FRAGMENTO DE ORIGEN:

----------

La ceguera es un modo de vida que no es enteramente desdichado. Para leer utilizo el teclado. Lo tuve que aprender de arriba a abajo siendo muy niño en el Colegio Olga González Arraut, sé las teclas de memoria. El tacto me salva, las yemas de los dedos se vuelven los ojos. Por eso me sé más comandos que otras personas. Abro los documentos por puro hábito memorioso. Pero cuando requiero más conocimiento, sí tengo que pedir ayuda.

Aprendí a utilizar el computador cuando tenía unos doce o trece años. Me enseñó el profesor José Arias, un buen hombre que quedó totalmente ciego luego de tomarse un trago adulterado. Mire usted, qué alegría fue encontrarlo. Él nos apoyaba a todos con las matemáticas y con el adiestramiento en esto de los computadores a los que teníamos discapacidad visual.

Ahora yo estoy devolviendo esas enseñanzas. Estoy instruyendo a un niño de diez años que es ciego. Sus papás lo traen a mi casa desde la Urbanización La India —en las afueras de la ciudad— para que le enseñe desde el braille, el reconocimiento de las letras, los caracteres, las palabras cortas y las palabras largas, hasta la ubicación de las puertas en los espacios cerrados.

----------

CONJUNTO DE DATOS:
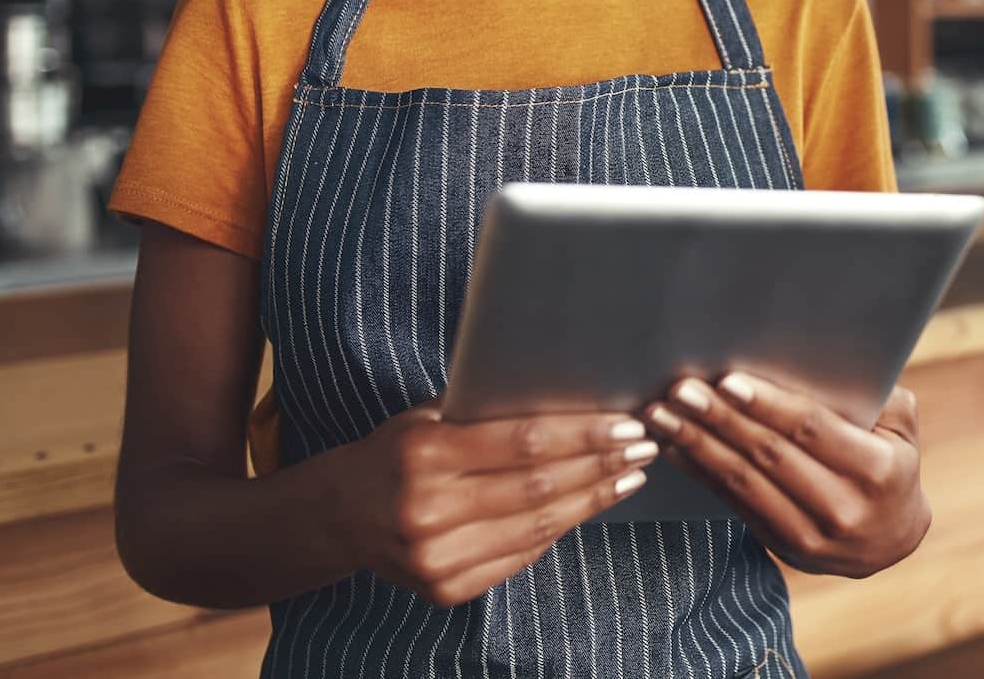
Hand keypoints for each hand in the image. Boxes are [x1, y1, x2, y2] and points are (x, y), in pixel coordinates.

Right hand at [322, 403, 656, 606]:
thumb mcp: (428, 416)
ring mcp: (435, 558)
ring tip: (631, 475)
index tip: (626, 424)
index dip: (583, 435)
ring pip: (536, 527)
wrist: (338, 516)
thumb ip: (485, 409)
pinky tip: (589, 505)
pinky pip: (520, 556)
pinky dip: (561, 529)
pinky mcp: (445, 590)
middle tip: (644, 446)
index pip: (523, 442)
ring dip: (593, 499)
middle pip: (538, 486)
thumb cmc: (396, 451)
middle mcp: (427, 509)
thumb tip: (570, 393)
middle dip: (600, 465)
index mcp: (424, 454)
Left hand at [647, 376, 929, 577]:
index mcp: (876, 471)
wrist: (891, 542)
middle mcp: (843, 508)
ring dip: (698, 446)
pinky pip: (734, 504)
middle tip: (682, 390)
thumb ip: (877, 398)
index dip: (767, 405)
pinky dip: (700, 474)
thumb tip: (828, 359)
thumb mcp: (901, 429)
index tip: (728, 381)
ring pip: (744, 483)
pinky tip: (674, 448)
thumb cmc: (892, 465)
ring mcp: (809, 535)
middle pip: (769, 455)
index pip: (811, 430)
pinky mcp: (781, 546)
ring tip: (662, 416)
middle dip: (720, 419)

----------

TAREA 1: ¿Qué nombres propios de personas, instituciones o lugares aparecen en el fragmento? Enuméralos todos.
TAREA 2: Copia del fragmento el pasaje comprendido entre "Aprendí a utilizar" y "teníamos discapacidad visual.", ambos incluidos.

RESPUESTA ESPERADA 1:
- Colegio Olga González Arraut
- José Arias
- Urbanización La India

RESPUESTA ESPERADA 2:
Aprendí a utilizar el computador cuando tenía unos doce o trece años. Me enseñó el profesor José Arias, un buen hombre que quedó totalmente ciego luego de tomarse un trago adulterado. Mire usted, qué alegría fue encontrarlo. Él nos apoyaba a todos con las matemáticas y con el adiestramiento en esto de los computadores a los que teníamos discapacidad visual.